**DIRECTIONS FOR THIS TASK:** Below are the entries. Transcribe exactly the lines from the one with "Charlotte Hornets: 0.838 -> 0.844" through the one with "New Orleans Pelicans: 0.882 -> 0.806", ends included, and leave out all others.

**SUPPLIED DATA:**
((

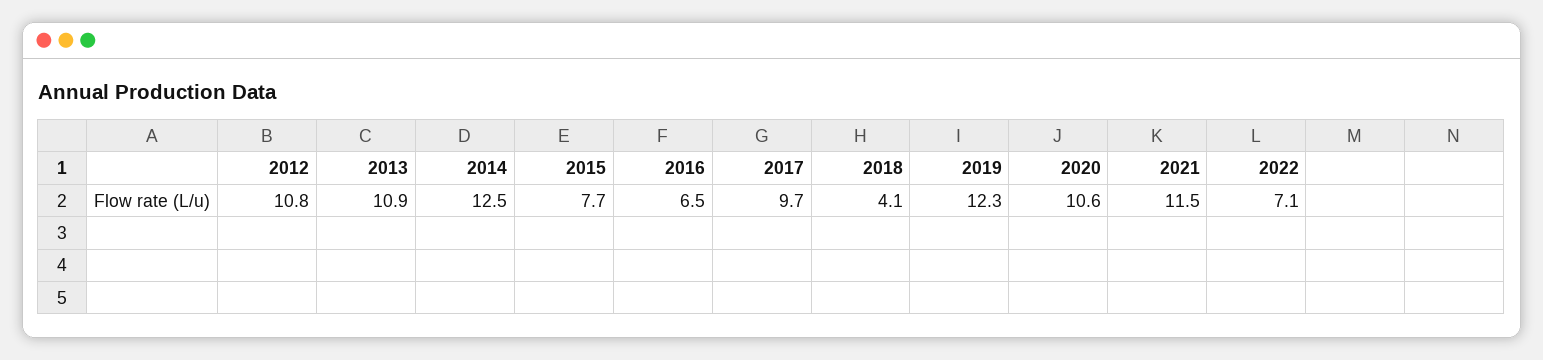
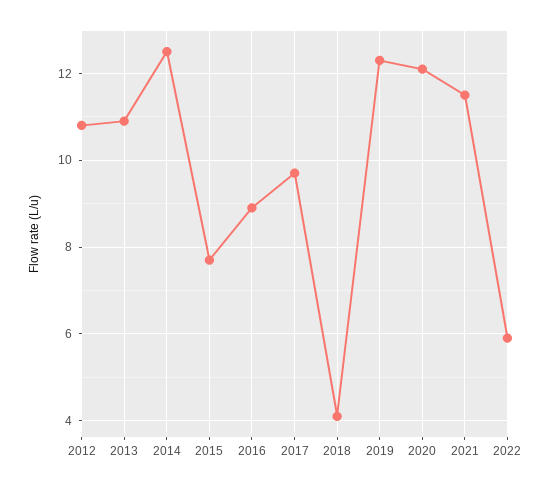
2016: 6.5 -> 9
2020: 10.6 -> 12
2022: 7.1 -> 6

))
((

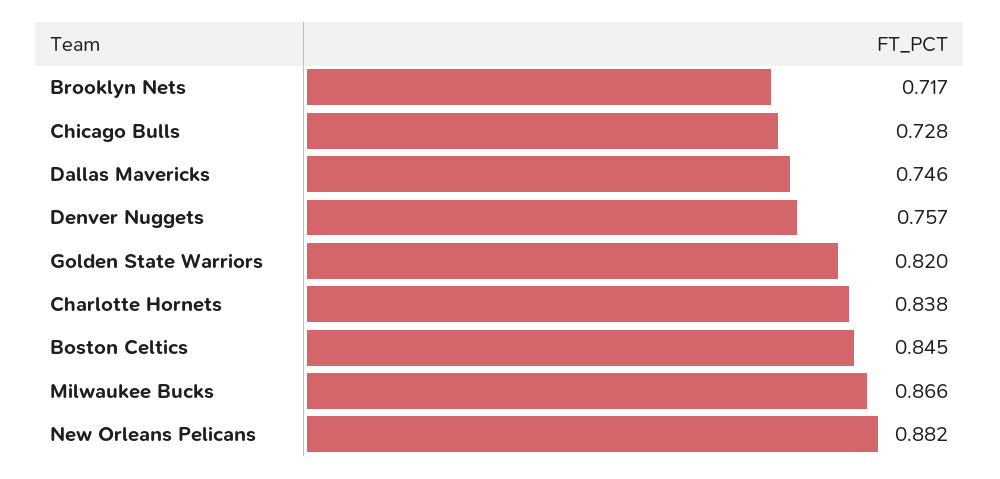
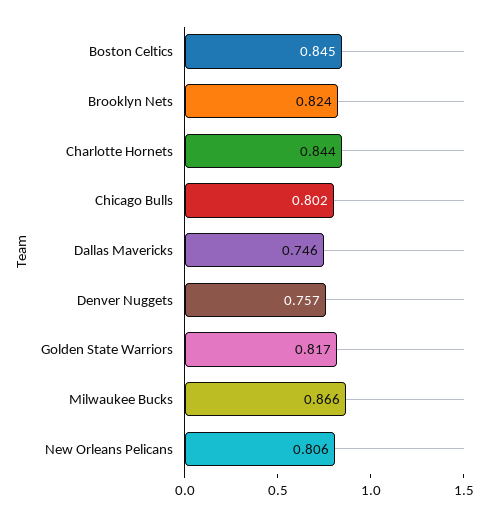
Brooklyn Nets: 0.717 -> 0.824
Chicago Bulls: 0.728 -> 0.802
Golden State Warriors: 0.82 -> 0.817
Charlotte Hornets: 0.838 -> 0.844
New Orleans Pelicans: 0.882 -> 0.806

))

**RESULT OF THIS TASK:**
Charlotte Hornets: 0.838 -> 0.844
New Orleans Pelicans: 0.882 -> 0.806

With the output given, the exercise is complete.